Work task: Write out each record exactly as given, but do not include the pictures.

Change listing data
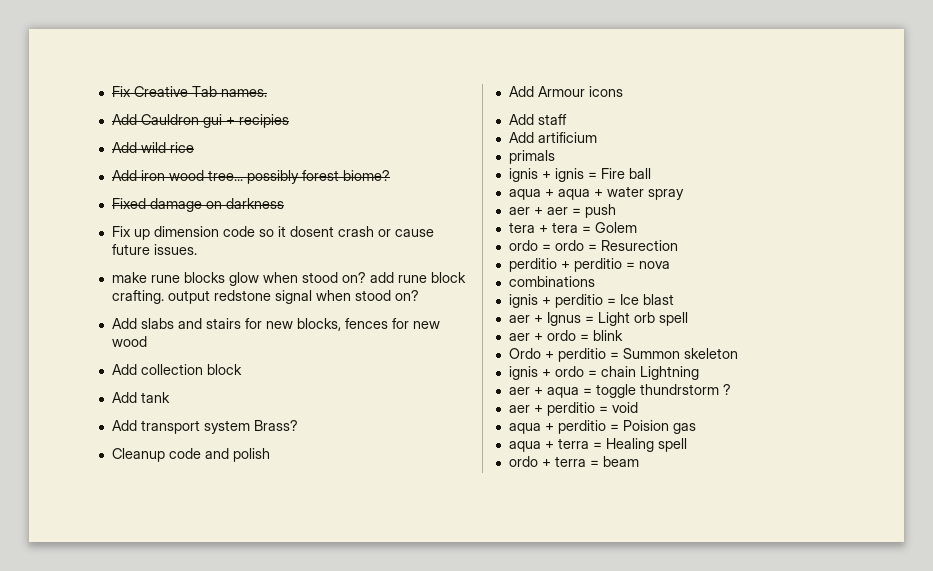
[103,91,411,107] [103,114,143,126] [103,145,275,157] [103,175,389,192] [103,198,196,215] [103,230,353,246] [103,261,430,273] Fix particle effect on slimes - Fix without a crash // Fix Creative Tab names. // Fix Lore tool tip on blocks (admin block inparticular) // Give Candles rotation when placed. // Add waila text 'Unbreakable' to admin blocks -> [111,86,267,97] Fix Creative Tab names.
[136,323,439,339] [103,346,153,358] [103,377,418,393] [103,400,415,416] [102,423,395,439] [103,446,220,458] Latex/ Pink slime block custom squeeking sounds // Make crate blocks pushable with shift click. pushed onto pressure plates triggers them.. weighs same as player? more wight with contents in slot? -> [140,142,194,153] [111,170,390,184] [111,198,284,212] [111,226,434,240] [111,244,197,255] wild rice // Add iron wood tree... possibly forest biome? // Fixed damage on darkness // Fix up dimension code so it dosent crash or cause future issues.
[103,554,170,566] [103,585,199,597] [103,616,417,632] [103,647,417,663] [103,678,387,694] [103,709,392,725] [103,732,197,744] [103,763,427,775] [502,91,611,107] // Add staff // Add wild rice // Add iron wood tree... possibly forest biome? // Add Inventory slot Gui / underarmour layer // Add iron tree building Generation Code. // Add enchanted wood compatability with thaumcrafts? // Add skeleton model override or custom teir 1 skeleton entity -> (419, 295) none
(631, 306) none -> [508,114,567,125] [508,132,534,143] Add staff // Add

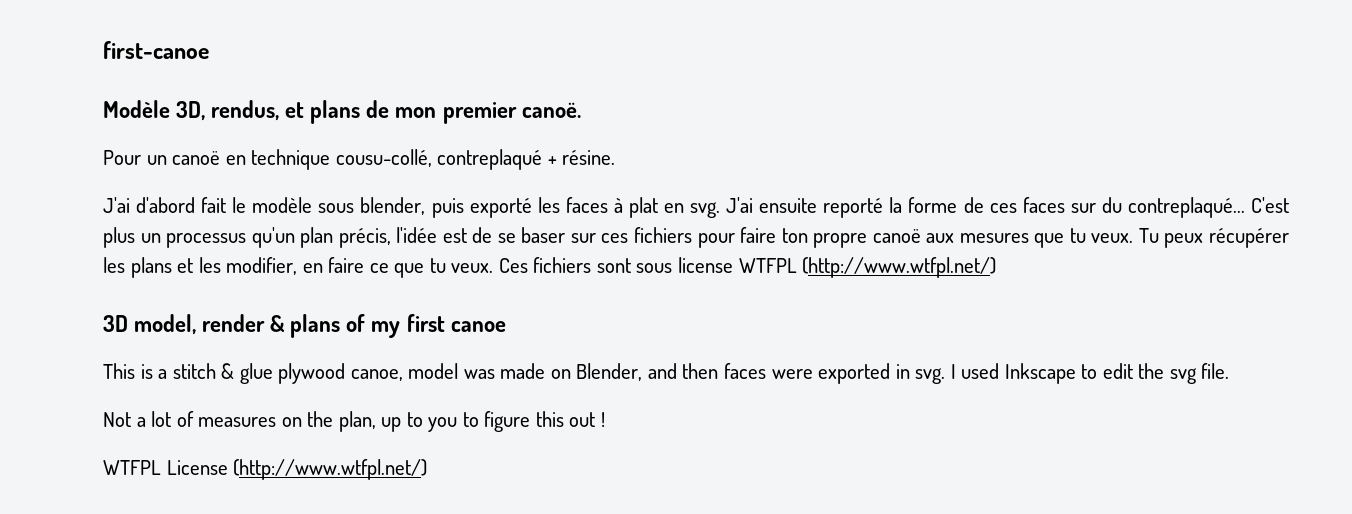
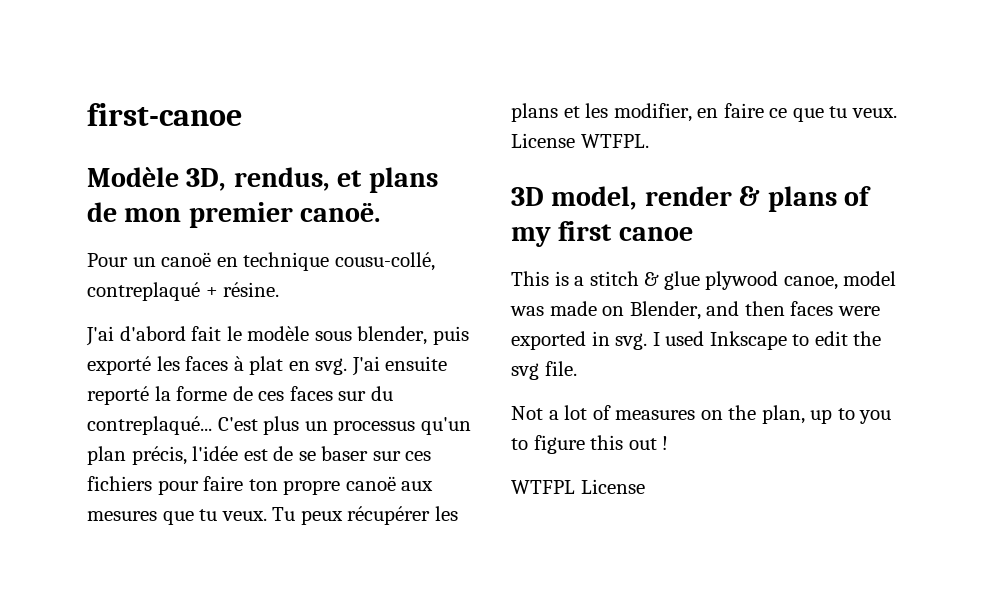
[498,257,997,278] Ces fichiers sont sous license WTFPL (http://www.wtfpl.net/) -> [511,133,649,148] License WTFPL.
[233,459,428,480] (http://www.wtfpl.net/) -> (645, 486) none

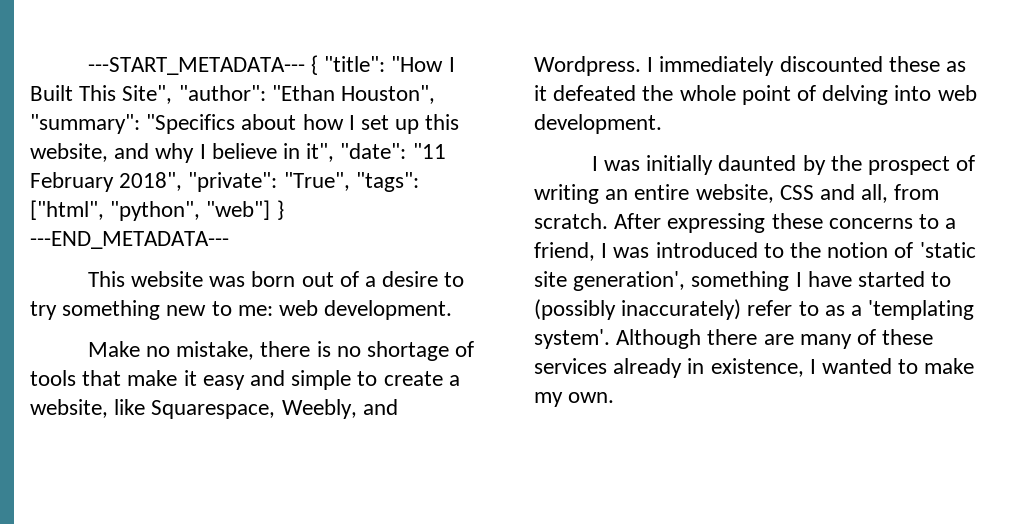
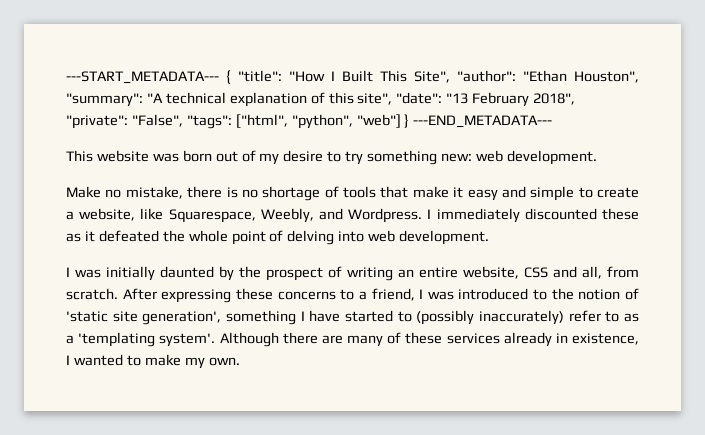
[146,114,460,134] [30,143,446,163] "Specifics about how I set up this website, and why I believe in it", "date": "11 -> [146,92,469,107] "A technical explanation of this site", "date": "13
[283,172,350,191] "True", -> [131,114,183,127] "False",
[365,276,377,287] a -> [259,153,280,165] my
[166,301,273,316] new to me: -> [441,153,473,162] new:

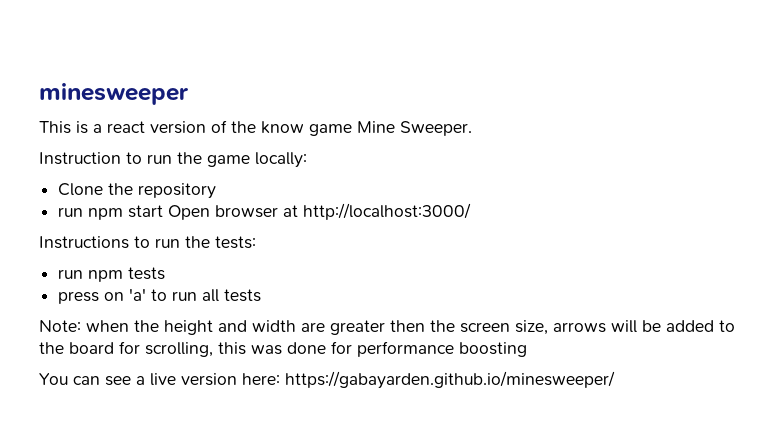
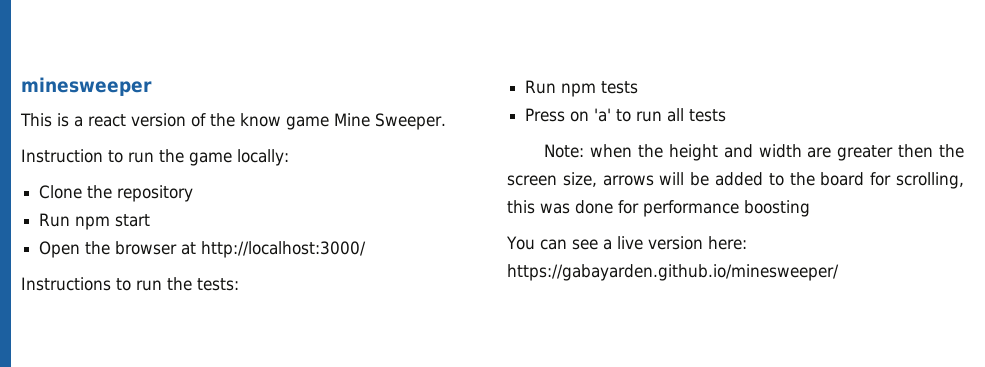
[58,207,84,217] run -> [39,213,71,227] Run
[168,205,211,220] Open -> [39,241,111,258] // Open the
[58,269,84,279] run -> [525,80,557,94] Run
[58,291,100,304] press -> [525,108,566,122] Press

Answer for the task:
[103,91,411,107] [103,114,143,126] [103,145,275,157] [103,175,389,192] [103,198,196,215] [103,230,353,246] [103,261,430,273] Fix particle effect on slimes - Fix without a crash // Fix Creative Tab names. // Fix Lore tool tip on blocks (admin block inparticular) // Give Candles rotation when placed. // Add waila text 'Unbreakable' to admin blocks -> [111,86,267,97] Fix Creative Tab names.
[136,323,439,339] [103,346,153,358] [103,377,418,393] [103,400,415,416] [102,423,395,439] [103,446,220,458] Latex/ Pink slime block custom squeeking sounds // Make crate blocks pushable with shift click. pushed onto pressure plates triggers them.. weighs same as player? more wight with contents in slot? -> [140,142,194,153] [111,170,390,184] [111,198,284,212] [111,226,434,240] [111,244,197,255] wild rice // Add iron wood tree... possibly forest biome? // Fixed damage on darkness // Fix up dimension code so it dosent crash or cause future issues.
[103,554,170,566] [103,585,199,597] [103,616,417,632] [103,647,417,663] [103,678,387,694] [103,709,392,725] [103,732,197,744] [103,763,427,775] [502,91,611,107] // Add staff // Add wild rice // Add iron wood tree... possibly forest biome? // Add Inventory slot Gui / underarmour layer // Add iron tree building Generation Code. // Add enchanted wood compatability with thaumcrafts? // Add skeleton model override or custom teir 1 skeleton entity -> (419, 295) none
(631, 306) none -> [508,114,567,125] [508,132,534,143] Add staff // Add

[498,257,997,278] Ces fichiers sont sous license WTFPL (http://www.wtfpl.net/) -> [511,133,649,148] License WTFPL.
[233,459,428,480] (http://www.wtfpl.net/) -> (645, 486) none

[146,114,460,134] [30,143,446,163] "Specifics about how I set up this website, and why I believe in it", "date": "11 -> [146,92,469,107] "A technical explanation of this site", "date": "13
[283,172,350,191] "True", -> [131,114,183,127] "False",
[365,276,377,287] a -> [259,153,280,165] my
[166,301,273,316] new to me: -> [441,153,473,162] new:

[58,207,84,217] run -> [39,213,71,227] Run
[168,205,211,220] Open -> [39,241,111,258] // Open the
[58,269,84,279] run -> [525,80,557,94] Run
[58,291,100,304] press -> [525,108,566,122] Press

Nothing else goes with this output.